====== Records for the exercise ======
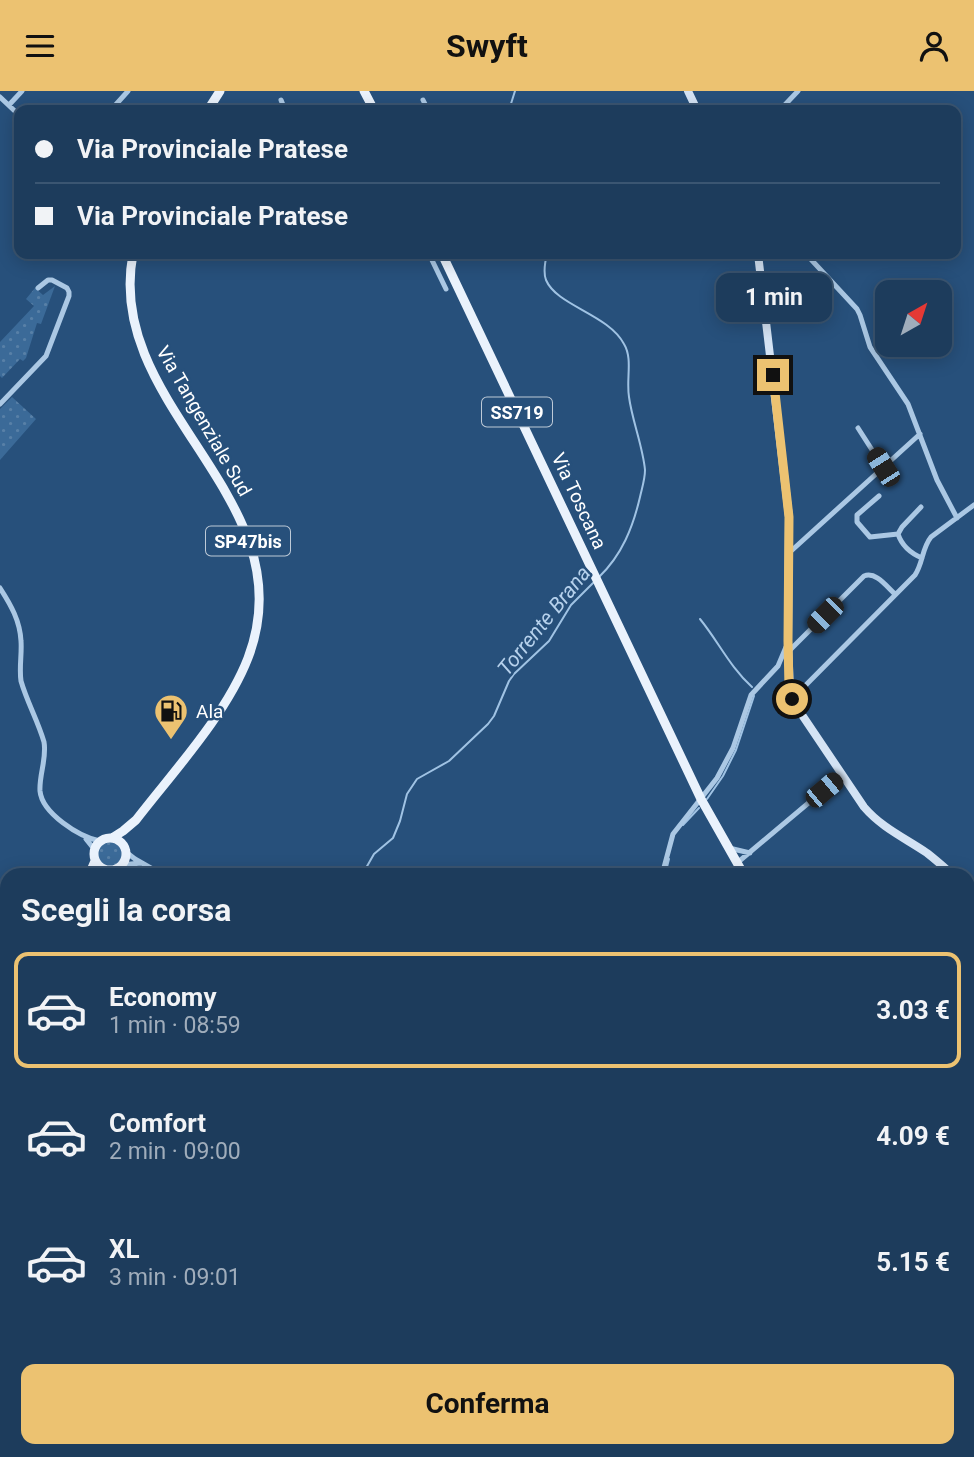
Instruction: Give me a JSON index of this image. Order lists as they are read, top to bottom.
{
  "streets": {
    "main road": [
      "SS719",
      "Via Tangenziale Sud",
      "Via Toscana",
      "SP47bis"
    ]
  },
  "water": ["Torrente Brana"],
  "places": {
    "fuel station": ["Ala"]
  },
  "north": "top right",
  "page": {
    "header": "Swyft",
    "banner": ["Via Provinciale Pratese", "Via Provinciale Pratese"],
    "bubble": "1 min",
    "heading": "Scegli la corsa",
    "list": [
      {
        "name": "Economy",
        "note": "1 min · 08:59",
        "value": "3.03 €"
      },
      {
        "name": "Comfort",
        "note": "2 min · 09:00",
        "value": "4.09 €"
      },
      {
        "name": "XL",
        "note": "3 min · 09:01",
        "value": "5.15 €"
      }
    ],
    "buttons": "Conferma"
  }
}
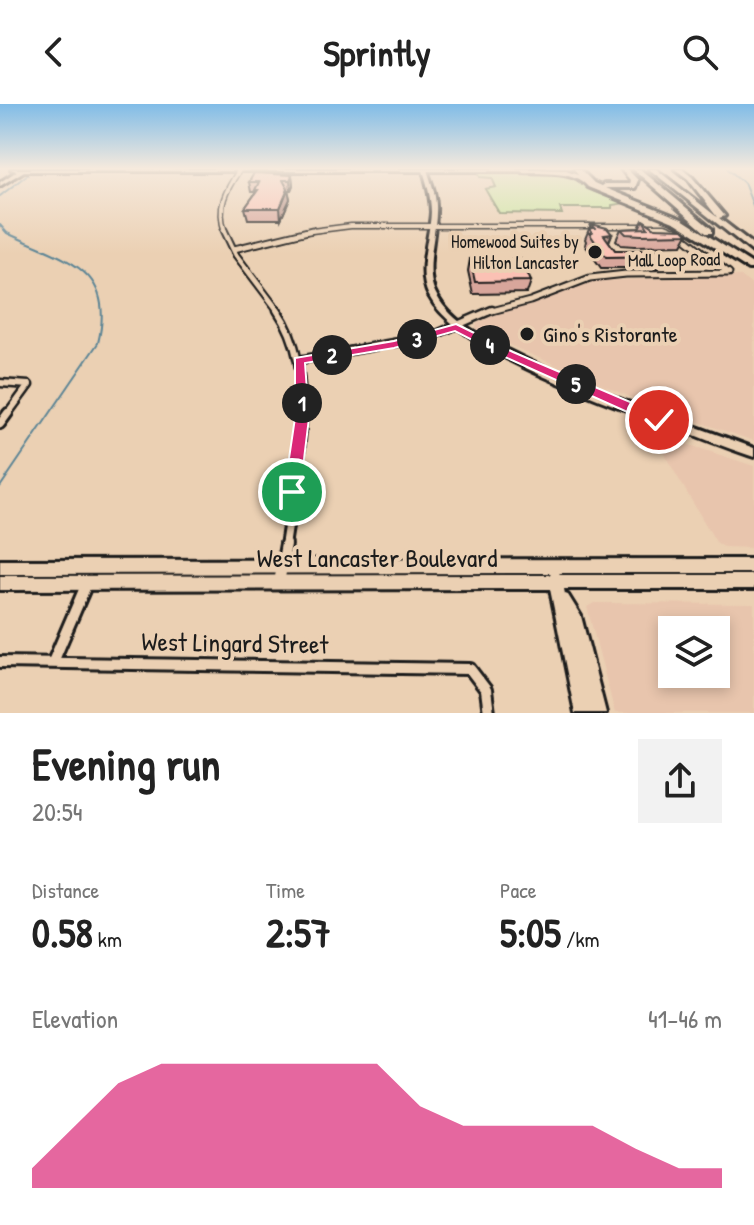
======
Task statement —
Count the lines above that contain the word "note", and reply with only that number.

Answer space —
3